Anyway I’m doing something right I think and it gives me (and I think will continue to give me) a focus apart from my own insatiable mind’s meanderings over the cruel months of winter. I have felt really valued which of course is an essential element of this old trouper’s needs.  I do think 2018 is starting well - I have a purpose which is a great start.

The entertainer persona of my life is doing well too with most of my customers booking me again this coming summer.  Martin will be playing at even more events this year so we will be working to integrate his unique blend of live music into the Classic and the Showbusiness Shows.  I am looking forward to that.  He has moved to Bristol now so will be a lot closer to the motorways than his previous home in Ilfracombe. He is doing a lot of his own concerts and is well on the road to re-inventing himself again.  Something we all need to do periodically.  I’m on my fourth or maybe fifth version of myself now and am becoming much better at it.  Perhaps Barrowmore is rubbing off on me.  Re-reading that sentence has the psychotherapist in me nodding and saying ‘Hmm, tell me more about that Mr Alexander’.

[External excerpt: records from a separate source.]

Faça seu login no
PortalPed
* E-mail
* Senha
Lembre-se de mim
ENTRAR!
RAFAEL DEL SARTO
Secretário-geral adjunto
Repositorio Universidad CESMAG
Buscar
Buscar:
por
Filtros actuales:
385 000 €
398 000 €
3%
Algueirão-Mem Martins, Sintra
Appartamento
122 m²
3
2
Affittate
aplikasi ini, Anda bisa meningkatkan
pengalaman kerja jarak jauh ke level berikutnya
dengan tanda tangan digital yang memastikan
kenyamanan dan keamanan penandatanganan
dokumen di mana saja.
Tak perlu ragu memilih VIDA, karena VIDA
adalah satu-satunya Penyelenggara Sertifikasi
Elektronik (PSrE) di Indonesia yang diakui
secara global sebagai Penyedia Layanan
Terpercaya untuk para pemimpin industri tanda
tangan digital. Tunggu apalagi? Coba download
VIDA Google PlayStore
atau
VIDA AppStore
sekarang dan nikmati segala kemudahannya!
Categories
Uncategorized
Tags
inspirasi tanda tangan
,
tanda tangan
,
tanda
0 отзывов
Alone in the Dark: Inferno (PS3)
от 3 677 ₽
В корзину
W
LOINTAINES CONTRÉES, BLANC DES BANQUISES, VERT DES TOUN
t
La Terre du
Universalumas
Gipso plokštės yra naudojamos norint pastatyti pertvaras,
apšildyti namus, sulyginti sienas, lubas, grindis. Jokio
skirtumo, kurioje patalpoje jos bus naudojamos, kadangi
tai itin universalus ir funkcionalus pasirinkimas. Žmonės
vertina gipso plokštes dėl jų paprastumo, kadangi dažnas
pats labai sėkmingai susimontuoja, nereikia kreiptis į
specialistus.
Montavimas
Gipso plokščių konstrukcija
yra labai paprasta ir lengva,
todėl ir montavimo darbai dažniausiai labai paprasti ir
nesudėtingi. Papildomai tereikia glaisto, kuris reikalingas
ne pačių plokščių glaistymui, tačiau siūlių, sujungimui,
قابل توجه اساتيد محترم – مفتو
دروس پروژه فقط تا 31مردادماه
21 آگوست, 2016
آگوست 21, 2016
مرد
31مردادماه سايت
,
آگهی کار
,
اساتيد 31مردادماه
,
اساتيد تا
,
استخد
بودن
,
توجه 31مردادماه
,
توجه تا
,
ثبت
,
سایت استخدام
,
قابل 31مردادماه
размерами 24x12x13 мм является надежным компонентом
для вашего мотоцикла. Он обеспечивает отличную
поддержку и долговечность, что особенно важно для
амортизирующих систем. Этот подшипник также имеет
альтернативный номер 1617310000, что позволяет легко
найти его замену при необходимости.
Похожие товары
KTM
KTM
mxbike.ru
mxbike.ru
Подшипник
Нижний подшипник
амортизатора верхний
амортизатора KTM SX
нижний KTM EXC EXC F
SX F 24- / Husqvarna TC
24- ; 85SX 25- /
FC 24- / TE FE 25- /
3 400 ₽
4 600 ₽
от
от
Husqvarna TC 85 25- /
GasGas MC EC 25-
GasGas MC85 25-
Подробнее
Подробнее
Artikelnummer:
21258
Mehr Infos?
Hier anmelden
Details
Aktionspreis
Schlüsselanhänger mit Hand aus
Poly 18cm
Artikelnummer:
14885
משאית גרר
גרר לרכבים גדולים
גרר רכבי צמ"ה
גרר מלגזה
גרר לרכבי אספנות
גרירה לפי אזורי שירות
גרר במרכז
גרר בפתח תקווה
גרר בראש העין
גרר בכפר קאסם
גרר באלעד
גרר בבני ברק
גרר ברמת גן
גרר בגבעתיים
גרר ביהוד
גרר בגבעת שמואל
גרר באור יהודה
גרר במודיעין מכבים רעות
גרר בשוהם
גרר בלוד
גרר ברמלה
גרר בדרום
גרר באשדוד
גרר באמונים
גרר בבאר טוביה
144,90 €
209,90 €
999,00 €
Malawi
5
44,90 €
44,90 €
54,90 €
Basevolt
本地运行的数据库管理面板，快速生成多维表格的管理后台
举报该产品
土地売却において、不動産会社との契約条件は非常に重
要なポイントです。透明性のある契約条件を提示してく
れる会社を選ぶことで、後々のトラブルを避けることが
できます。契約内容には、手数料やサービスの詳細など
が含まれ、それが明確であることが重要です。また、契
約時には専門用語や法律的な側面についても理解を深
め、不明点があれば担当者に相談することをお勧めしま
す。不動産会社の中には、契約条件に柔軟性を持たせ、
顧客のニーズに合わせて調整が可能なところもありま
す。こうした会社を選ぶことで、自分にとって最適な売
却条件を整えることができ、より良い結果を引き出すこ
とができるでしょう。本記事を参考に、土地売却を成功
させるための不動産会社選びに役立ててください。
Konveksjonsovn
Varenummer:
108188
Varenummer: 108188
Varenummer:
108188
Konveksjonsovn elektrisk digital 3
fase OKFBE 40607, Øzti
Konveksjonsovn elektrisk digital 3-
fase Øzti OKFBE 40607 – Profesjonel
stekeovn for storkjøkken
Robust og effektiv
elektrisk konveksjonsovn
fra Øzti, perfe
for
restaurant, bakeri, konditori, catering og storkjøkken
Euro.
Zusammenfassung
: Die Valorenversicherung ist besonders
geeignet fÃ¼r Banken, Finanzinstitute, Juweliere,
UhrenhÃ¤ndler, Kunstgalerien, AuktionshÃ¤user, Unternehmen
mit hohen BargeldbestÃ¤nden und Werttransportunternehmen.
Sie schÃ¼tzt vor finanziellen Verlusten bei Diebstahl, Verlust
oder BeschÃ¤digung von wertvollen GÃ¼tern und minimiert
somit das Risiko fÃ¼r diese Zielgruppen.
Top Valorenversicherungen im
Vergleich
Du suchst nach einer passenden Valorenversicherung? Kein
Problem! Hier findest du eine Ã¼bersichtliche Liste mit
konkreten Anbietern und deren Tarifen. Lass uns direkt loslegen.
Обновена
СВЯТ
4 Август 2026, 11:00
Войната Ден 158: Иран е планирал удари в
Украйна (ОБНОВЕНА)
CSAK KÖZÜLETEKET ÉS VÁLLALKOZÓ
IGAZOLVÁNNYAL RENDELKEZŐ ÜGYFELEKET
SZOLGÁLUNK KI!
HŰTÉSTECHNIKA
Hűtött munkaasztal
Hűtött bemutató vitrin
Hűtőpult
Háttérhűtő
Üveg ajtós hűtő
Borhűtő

I have been keeping up with daily yoga and feel more flexible and stretched than I have in former winters when I have tended to vegetate and potato on the couch.  I went to a memorable and extremely useful full day meditation workshop entitled ‘Stop worrying and start living’, run by the Kadampa Buddhist organisation (kadampa.org).  I am including a short meditation in my daily routine and I find it is hugely helpful in focussing my mind and not worrying so much about the future.  I am (or maybe I should say, my last reiteration was) a terrible worrier.  I worried about so much that I didn’t have any room for dealing with what was making me worry.  Not a happy state, but one which I am sure many people will recognise.  I found a lovely quote from Seneca on Maria Popova’s superb invaluable weekly email letter (do check it out if, like me, you like to dip into wonderful quotes and mental, emotional and physical challenges), Brain Pickings (https://www.brainpickings.org ).

The first century Roman philosopher Seneca said “It is likely that some troubles will befall us; but it is not a present fact. How often has the unexpected happened! How often has the expected never come to pass! And even though it is ordained to be, what does it avail to run out to meet your suffering? You will suffer soon enough, when it arrives; so look forward meanwhile to better things. What shall you gain by doing this? Time. There will be many happenings meanwhile which will serve to postpone, or end, or pass on to another person, the trials which are near or even in your very presence. A fire has opened the way to flight. Men have been let down softly by a catastrophe. Sometimes the sword has been checked even at the victim’s throat. Men have survived their own executioners. Even bad fortune is fickle. Perhaps it will come, perhaps not; in the meantime it is not. So look forward to better things.

A good place to stop for now; looking forward to the Spring.